Mercado brasileiro retém lotes e aposta na entressafra
Enquanto a bolsa internacional recua, o mercado físico brasileiro opera em compasso de espera e com oferta bastante restrita. Segundo a análise da Granoeste, bons volumes de soja continuam estocados nos armazéns, com os produtores segurando as vendas à espera de patamares de preços mais atrativos.

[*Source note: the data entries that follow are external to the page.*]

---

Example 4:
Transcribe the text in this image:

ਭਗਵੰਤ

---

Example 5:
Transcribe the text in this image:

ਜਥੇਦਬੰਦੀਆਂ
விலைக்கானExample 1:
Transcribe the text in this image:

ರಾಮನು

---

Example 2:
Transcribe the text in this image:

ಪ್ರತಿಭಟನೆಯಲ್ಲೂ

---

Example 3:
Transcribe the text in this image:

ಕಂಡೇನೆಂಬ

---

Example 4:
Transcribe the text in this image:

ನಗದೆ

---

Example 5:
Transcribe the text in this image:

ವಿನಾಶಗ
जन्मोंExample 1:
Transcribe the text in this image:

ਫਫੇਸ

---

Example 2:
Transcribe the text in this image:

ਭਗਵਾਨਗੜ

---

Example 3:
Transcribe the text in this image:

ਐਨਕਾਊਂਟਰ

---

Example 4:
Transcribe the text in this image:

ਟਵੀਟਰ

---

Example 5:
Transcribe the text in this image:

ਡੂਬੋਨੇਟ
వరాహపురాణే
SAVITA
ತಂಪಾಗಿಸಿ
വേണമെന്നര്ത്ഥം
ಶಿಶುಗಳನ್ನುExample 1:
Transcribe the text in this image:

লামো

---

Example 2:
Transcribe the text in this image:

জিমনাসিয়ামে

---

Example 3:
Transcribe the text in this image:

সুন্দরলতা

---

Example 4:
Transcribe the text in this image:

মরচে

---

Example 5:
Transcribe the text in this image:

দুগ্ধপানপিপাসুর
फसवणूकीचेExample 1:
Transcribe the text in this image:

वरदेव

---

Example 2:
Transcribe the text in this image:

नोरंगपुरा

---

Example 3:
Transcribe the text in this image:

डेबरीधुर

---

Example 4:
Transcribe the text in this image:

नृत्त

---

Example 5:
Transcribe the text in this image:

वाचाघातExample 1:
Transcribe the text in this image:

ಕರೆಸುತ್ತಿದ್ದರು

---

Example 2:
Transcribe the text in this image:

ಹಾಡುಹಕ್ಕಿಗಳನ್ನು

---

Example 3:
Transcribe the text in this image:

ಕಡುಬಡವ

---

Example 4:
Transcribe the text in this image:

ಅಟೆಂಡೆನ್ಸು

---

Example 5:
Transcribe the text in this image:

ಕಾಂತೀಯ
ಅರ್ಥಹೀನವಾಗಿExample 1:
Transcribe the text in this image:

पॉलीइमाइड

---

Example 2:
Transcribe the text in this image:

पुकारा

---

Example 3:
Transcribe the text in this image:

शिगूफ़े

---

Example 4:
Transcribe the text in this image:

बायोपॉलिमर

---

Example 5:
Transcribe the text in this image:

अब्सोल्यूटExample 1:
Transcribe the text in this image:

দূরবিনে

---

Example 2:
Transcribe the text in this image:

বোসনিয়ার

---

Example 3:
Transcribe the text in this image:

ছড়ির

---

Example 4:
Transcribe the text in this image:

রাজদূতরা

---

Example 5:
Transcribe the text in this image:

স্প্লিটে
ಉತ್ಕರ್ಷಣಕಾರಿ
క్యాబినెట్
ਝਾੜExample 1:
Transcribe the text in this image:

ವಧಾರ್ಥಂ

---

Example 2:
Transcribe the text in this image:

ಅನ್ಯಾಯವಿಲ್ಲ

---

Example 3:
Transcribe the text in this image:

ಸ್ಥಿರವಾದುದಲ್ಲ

Essa postura defensiva apoia-se em fatores estratégicos consistentes: o processo eleitoral no Brasil, a colheita norte-americana que ainda precisa ser confirmada no campo, o risco de atraso nas chuvas para o plantio da safra nova nas regiões centrais do país e a proximidade da entressafra doméstica.
Nos terminais portuários, os prêmios mantêm-se firmes. As indicações de prêmio no spot oscilam entre +160 e +170 cents/bushel; para embarque em novembro, a faixa situa-se entre +165 e +175; e, para dezembro, varia de +160 a +175 cents/bushel. No mercado doméstico de balcão e lotes, as ordens de compra no oeste do Paraná variam entre R$ 143,00 e R$ 146,00 por saca, enquanto no Porto de Paranaguá a referência gira entre R$ 154,00 e R$ 156,00 por saca, dependendo dos prazos de pagamento e do cronograma de embarque.